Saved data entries
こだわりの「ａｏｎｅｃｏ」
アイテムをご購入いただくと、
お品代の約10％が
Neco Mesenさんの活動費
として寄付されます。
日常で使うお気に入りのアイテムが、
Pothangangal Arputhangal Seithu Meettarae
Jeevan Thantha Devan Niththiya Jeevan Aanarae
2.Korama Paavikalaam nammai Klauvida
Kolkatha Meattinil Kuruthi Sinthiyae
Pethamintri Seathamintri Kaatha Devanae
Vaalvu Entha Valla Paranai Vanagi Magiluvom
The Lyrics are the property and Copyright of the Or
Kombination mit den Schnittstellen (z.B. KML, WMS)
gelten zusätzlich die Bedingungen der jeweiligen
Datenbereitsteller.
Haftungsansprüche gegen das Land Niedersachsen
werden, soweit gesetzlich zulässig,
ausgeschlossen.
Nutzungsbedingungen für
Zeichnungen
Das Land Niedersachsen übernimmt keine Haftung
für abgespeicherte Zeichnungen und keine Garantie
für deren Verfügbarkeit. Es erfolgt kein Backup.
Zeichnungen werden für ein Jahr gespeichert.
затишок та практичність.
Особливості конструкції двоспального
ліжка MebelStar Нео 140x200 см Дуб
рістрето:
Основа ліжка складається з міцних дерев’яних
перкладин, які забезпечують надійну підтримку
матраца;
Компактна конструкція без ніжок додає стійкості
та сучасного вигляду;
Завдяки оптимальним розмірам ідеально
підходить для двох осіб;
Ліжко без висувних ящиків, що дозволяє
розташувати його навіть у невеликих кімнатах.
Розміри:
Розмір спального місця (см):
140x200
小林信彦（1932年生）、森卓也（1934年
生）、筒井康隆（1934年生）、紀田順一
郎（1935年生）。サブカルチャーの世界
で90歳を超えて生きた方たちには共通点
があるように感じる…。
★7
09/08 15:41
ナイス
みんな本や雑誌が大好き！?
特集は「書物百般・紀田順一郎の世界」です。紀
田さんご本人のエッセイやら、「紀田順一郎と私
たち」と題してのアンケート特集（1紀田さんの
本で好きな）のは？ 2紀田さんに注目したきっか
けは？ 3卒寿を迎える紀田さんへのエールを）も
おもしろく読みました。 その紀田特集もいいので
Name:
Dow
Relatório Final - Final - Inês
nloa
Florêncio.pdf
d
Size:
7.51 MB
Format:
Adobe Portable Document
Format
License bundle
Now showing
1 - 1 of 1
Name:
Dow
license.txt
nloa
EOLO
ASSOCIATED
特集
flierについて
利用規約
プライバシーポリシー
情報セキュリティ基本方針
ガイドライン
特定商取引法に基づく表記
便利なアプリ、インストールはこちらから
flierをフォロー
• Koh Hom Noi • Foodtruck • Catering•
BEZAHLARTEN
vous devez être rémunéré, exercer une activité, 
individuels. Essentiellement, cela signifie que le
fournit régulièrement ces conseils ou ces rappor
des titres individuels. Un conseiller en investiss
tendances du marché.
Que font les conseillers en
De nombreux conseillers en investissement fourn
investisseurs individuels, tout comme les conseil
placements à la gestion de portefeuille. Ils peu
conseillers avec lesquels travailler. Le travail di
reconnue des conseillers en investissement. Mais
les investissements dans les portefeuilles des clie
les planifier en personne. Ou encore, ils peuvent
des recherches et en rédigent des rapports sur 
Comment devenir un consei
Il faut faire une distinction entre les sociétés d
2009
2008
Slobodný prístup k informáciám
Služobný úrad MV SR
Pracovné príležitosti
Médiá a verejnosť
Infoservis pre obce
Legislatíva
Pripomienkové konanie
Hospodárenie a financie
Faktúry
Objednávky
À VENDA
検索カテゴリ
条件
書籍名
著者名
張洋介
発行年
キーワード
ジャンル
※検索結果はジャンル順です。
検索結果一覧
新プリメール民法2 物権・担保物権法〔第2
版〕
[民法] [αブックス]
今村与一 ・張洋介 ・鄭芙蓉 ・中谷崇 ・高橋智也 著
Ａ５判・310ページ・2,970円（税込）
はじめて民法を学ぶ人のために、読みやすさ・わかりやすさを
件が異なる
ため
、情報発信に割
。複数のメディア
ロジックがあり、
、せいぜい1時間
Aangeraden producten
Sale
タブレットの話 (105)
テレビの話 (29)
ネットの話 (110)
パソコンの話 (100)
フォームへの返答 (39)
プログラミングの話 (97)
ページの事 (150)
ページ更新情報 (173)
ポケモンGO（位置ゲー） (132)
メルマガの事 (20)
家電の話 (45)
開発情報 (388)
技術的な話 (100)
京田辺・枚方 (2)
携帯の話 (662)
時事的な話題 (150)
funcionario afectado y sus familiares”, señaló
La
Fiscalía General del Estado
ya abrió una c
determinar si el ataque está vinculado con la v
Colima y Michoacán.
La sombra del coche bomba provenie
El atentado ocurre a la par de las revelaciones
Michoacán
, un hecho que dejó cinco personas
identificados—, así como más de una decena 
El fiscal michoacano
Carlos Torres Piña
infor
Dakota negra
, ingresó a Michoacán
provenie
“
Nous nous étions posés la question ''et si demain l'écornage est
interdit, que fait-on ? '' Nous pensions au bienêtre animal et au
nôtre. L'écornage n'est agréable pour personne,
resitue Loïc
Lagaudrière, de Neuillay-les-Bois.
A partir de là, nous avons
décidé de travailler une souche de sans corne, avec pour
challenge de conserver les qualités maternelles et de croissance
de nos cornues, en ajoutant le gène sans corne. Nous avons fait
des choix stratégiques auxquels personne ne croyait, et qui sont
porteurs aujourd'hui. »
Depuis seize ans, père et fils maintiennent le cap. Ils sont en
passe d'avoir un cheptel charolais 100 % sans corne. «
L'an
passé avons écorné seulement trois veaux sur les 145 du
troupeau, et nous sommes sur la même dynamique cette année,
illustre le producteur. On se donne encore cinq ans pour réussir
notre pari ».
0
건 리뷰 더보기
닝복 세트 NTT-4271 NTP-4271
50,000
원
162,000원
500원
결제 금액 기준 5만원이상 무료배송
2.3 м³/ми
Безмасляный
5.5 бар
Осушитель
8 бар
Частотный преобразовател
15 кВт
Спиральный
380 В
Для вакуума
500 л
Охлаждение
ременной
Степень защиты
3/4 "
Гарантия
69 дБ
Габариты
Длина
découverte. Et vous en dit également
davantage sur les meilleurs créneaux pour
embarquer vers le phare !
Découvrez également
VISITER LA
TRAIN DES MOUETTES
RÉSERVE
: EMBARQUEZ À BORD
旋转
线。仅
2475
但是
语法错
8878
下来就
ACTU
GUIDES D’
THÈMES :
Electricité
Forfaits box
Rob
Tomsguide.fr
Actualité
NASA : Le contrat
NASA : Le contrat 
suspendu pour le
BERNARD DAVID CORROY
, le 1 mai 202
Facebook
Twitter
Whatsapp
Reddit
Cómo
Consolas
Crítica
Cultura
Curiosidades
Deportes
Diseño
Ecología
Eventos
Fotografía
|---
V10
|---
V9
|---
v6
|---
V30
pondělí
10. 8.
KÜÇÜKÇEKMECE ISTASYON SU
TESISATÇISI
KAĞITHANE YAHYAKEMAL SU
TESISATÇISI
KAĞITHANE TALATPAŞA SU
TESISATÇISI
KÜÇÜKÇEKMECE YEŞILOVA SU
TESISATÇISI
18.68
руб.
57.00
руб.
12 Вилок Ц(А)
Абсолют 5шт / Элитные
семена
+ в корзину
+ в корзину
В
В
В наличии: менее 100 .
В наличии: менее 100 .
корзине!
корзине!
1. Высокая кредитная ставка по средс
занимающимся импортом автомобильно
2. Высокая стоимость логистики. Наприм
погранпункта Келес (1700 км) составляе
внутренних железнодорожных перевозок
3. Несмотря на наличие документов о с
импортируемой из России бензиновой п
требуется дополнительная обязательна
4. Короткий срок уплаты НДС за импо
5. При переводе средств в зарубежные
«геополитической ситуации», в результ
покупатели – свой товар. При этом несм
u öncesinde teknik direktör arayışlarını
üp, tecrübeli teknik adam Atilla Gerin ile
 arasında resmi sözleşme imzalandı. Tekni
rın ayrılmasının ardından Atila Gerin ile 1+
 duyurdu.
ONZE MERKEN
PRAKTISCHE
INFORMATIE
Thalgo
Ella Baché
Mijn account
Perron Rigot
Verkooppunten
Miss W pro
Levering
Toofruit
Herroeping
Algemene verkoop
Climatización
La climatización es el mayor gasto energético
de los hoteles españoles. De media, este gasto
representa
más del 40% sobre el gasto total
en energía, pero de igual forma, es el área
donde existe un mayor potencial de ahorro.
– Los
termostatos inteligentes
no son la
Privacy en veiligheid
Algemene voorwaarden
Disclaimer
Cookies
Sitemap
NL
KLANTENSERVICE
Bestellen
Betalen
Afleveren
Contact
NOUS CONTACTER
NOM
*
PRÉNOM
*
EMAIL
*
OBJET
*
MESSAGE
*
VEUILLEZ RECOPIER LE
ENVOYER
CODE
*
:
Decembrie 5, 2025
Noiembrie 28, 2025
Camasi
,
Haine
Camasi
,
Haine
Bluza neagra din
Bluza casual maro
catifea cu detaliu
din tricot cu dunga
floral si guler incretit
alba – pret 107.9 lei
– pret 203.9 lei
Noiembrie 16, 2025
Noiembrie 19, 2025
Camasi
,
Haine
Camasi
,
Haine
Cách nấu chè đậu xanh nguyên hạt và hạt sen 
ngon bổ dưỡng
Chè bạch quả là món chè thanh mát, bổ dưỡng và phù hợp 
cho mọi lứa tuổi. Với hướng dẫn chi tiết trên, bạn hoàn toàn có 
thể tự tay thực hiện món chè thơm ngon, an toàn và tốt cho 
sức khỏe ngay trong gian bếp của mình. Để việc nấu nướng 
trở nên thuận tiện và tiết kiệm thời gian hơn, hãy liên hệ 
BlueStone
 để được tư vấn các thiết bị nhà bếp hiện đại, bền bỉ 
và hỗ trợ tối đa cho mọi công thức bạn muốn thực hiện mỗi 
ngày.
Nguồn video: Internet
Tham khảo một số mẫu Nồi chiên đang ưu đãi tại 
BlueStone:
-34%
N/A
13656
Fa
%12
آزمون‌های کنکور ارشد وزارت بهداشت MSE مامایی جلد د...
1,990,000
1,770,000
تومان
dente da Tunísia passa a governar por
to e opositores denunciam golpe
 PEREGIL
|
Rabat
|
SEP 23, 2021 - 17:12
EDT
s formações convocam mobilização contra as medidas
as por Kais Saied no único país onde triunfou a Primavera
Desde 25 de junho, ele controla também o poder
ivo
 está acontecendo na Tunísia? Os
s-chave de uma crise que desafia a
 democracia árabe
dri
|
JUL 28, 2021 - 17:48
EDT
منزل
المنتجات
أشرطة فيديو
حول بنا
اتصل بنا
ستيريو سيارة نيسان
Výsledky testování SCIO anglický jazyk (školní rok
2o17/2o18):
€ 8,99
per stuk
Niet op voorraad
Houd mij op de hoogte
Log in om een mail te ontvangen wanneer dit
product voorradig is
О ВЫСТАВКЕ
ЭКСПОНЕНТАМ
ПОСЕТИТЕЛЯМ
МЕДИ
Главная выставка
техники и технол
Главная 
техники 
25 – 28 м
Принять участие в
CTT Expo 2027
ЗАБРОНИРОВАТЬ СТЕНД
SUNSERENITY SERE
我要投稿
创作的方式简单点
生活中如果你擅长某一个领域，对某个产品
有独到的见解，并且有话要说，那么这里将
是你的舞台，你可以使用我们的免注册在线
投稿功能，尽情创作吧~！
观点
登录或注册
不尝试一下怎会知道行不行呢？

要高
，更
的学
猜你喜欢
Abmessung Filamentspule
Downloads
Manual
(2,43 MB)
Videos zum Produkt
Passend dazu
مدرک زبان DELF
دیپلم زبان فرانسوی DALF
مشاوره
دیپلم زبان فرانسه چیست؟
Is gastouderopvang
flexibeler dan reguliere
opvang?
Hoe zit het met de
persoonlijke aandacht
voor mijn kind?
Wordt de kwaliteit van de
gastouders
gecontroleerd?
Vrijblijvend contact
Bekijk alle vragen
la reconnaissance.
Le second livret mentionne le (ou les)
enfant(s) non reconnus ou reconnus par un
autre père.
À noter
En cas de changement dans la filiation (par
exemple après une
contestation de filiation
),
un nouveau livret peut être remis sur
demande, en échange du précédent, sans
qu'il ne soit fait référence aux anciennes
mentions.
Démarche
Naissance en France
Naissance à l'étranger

→ **ABOUT THIS EXERCISE**: Please transcribe the records exactly from their first line through the line holding "License bundle", and leave out all others.

→ **TASK OUTPUT**:
こだわりの「ａｏｎｅｃｏ」
アイテムをご購入いただくと、
お品代の約10％が
Neco Mesenさんの活動費
として寄付されます。
日常で使うお気に入りのアイテムが、
Pothangangal Arputhangal Seithu Meettarae
Jeevan Thantha Devan Niththiya Jeevan Aanarae
2.Korama Paavikalaam nammai Klauvida
Kolkatha Meattinil Kuruthi Sinthiyae
Pethamintri Seathamintri Kaatha Devanae
Vaalvu Entha Valla Paranai Vanagi Magiluvom
The Lyrics are the property and Copyright of the Or
Kombination mit den Schnittstellen (z.B. KML, WMS)
gelten zusätzlich die Bedingungen der jeweiligen
Datenbereitsteller.
Haftungsansprüche gegen das Land Niedersachsen
werden, soweit gesetzlich zulässig,
ausgeschlossen.
Nutzungsbedingungen für
Zeichnungen
Das Land Niedersachsen übernimmt keine Haftung
für abgespeicherte Zeichnungen und keine Garantie
für deren Verfügbarkeit. Es erfolgt kein Backup.
Zeichnungen werden für ein Jahr gespeichert.
затишок та практичність.
Особливості конструкції двоспального
ліжка MebelStar Нео 140x200 см Дуб
рістрето:
Основа ліжка складається з міцних дерев’яних
перкладин, які забезпечують надійну підтримку
матраца;
Компактна конструкція без ніжок додає стійкості
та сучасного вигляду;
Завдяки оптимальним розмірам ідеально
підходить для двох осіб;
Ліжко без висувних ящиків, що дозволяє
розташувати його навіть у невеликих кімнатах.
Розміри:
Розмір спального місця (см):
140x200
小林信彦（1932年生）、森卓也（1934年
生）、筒井康隆（1934年生）、紀田順一
郎（1935年生）。サブカルチャーの世界
で90歳を超えて生きた方たちには共通点
があるように感じる…。
★7
09/08 15:41
ナイス
みんな本や雑誌が大好き！?
特集は「書物百般・紀田順一郎の世界」です。紀
田さんご本人のエッセイやら、「紀田順一郎と私
たち」と題してのアンケート特集（1紀田さんの
本で好きな）のは？ 2紀田さんに注目したきっか
けは？ 3卒寿を迎える紀田さんへのエールを）も
おもしろく読みました。 その紀田特集もいいので
Name:
Dow
Relatório Final - Final - Inês
nloa
Florêncio.pdf
d
Size:
7.51 MB
Format:
Adobe Portable Document
Format
License bundle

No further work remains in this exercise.